What is expected =>
Set down, exactly as written, the line containing "Années voiture collection" and all the lines that follow it to the end of the entries below, omitting every picture.

(Page-level text extractions)

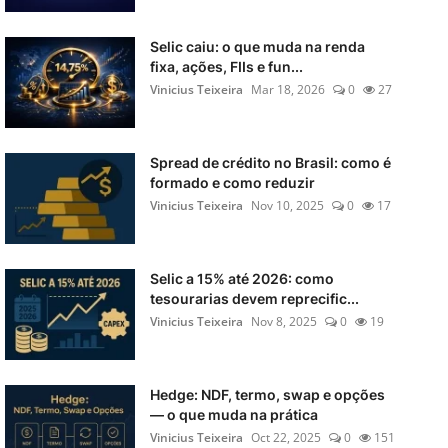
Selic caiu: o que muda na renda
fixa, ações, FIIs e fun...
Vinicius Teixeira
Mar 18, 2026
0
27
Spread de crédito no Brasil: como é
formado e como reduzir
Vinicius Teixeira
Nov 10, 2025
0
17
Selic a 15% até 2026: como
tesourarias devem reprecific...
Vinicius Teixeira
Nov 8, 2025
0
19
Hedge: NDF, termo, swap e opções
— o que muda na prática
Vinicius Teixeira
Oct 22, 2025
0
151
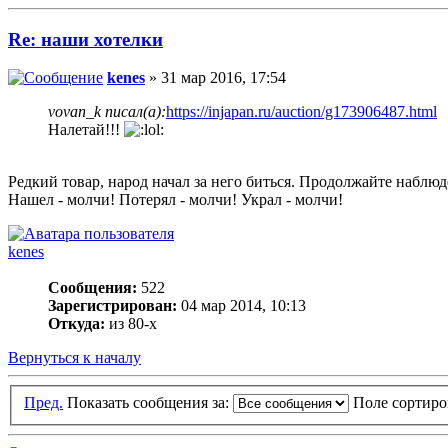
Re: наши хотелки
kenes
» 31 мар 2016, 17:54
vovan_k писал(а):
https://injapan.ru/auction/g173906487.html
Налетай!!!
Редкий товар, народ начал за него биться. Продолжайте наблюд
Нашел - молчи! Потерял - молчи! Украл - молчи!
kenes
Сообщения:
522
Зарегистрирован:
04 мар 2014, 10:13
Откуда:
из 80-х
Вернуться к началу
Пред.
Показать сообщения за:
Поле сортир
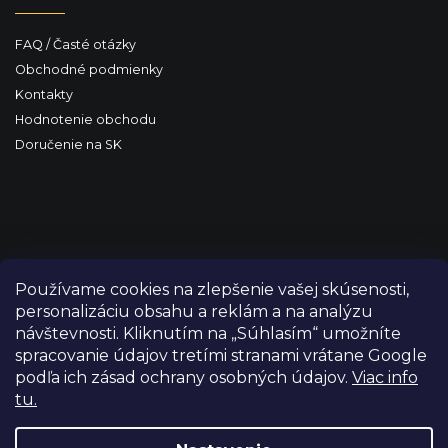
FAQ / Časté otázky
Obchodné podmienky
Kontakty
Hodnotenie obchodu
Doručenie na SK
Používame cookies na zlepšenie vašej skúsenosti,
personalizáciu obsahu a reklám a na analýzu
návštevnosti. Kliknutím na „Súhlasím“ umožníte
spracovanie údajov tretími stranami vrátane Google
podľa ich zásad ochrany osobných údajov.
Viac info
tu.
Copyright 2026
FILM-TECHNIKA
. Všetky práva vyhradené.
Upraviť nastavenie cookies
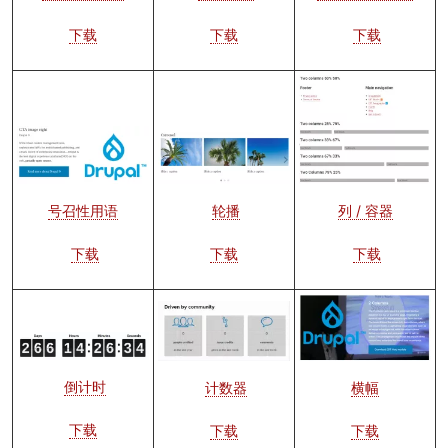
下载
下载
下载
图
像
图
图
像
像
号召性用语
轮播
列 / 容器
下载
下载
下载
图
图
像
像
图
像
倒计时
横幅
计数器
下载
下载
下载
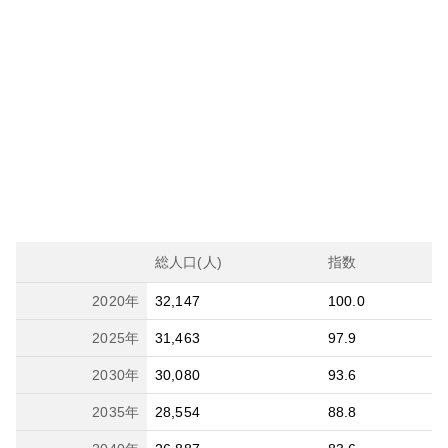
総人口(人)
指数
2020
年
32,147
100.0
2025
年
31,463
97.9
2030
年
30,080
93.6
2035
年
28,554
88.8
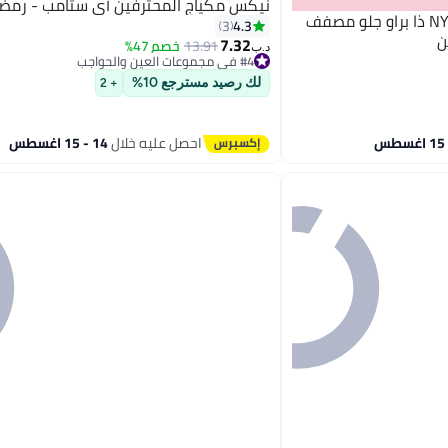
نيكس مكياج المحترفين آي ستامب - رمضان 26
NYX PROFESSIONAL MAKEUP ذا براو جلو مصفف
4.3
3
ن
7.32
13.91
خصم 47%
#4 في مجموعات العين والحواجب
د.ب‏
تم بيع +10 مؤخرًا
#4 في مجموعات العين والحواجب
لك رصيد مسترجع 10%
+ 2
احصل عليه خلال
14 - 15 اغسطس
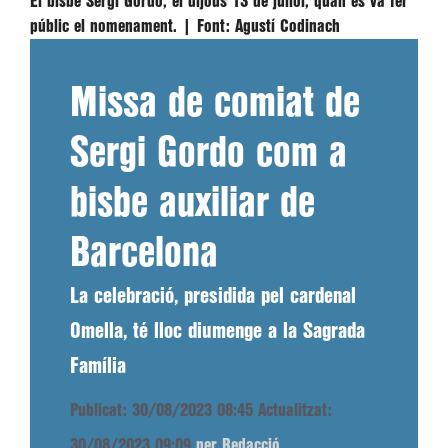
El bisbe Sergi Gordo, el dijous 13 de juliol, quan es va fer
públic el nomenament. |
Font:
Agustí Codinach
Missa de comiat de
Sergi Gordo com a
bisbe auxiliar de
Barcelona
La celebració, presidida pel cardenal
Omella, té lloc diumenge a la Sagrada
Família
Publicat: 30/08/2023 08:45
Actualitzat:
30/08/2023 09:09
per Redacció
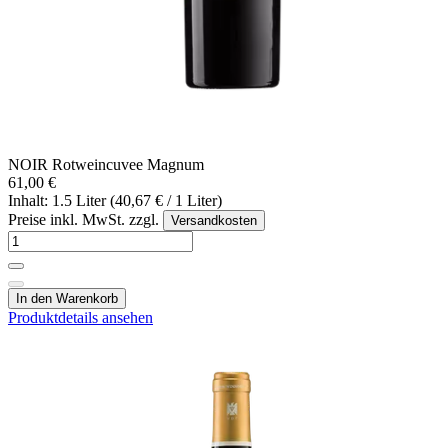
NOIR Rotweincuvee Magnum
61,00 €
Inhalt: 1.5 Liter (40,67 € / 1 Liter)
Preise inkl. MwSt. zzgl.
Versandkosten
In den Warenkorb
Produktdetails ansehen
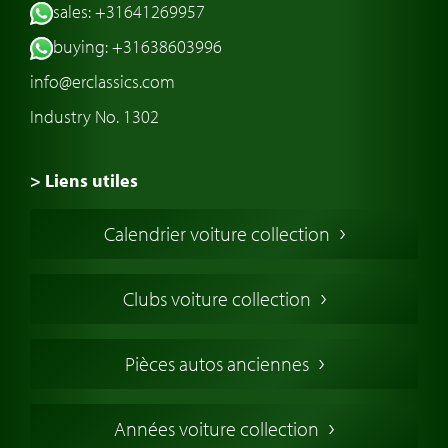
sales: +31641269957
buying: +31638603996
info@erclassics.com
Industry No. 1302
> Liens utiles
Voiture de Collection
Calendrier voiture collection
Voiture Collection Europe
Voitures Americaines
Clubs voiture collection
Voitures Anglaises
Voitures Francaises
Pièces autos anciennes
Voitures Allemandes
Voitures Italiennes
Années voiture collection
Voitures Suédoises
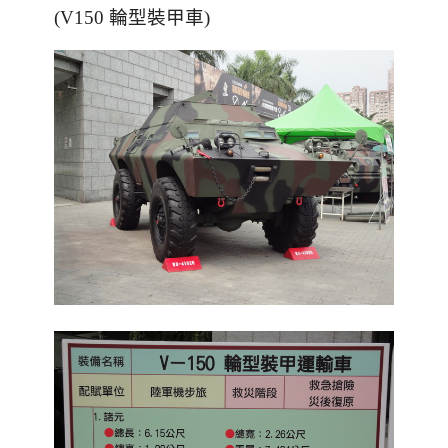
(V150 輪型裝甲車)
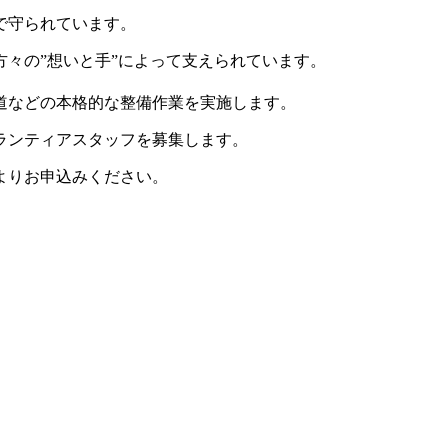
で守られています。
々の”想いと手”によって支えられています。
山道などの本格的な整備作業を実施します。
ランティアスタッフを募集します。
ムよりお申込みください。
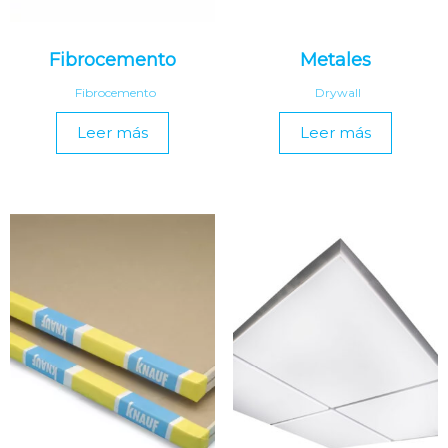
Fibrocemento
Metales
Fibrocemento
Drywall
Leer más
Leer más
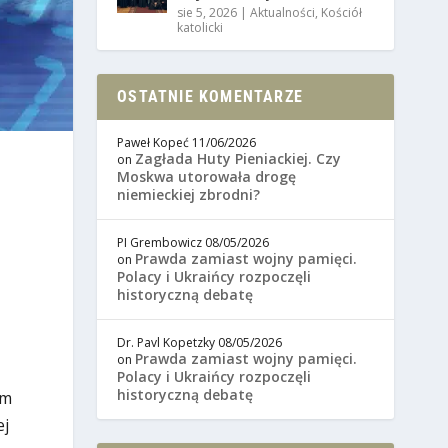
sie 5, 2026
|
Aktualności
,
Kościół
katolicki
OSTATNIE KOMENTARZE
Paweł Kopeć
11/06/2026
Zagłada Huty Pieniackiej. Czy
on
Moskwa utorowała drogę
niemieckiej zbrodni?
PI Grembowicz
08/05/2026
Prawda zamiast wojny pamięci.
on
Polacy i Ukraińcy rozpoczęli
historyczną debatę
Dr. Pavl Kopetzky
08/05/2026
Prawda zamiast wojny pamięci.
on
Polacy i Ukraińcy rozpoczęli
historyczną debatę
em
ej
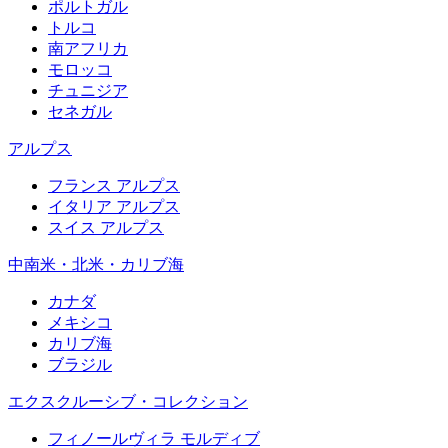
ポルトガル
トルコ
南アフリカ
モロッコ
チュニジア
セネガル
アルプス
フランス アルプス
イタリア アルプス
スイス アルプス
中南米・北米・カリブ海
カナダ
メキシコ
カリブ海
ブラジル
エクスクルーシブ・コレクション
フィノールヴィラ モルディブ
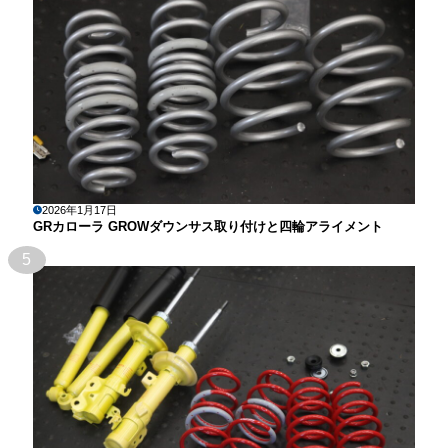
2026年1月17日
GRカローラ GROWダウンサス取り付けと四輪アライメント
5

Written reply =>
Années voiture collection
Voitures Suédoises
(V150 輪型裝甲車)
で守られています。
々の”想いと手”によって支えられています。
山道などの本格的な整備作業を実施します。
ランティアスタッフを募集します。
ムよりお申込みください。
Fibrocemento
Metales
Fibrocemento
Drywall
Leer más
Leer más
sie 5, 2026
|
Aktualności
,
Kościół
katolicki
OSTATNIE KOMENTARZE
Paweł Kopeć
11/06/2026
Zagłada Huty Pieniackiej. Czy
on
Moskwa utorowała drogę
niemieckiej zbrodni?
PI Grembowicz
08/05/2026
Prawda zamiast wojny pamięci.
on
Polacy i Ukraińcy rozpoczęli
historyczną debatę
Dr. Pavl Kopetzky
08/05/2026
Prawda zamiast wojny pamięci.
on
Polacy i Ukraińcy rozpoczęli
historyczną debatę
em
ej
ポルトガル
トルコ
南アフリカ
モロッコ
チュニジア
セネガル
アルプス
フランス アルプス
イタリア アルプス
スイス アルプス
中南米・北米・カリブ海
カナダ
メキシコ
カリブ海
ブラジル
エクスクルーシブ・コレクション
フィノールヴィラ モルディブ
2026年1月17日
GRカローラ GROWダウンサス取り付けと四輪アライメント
5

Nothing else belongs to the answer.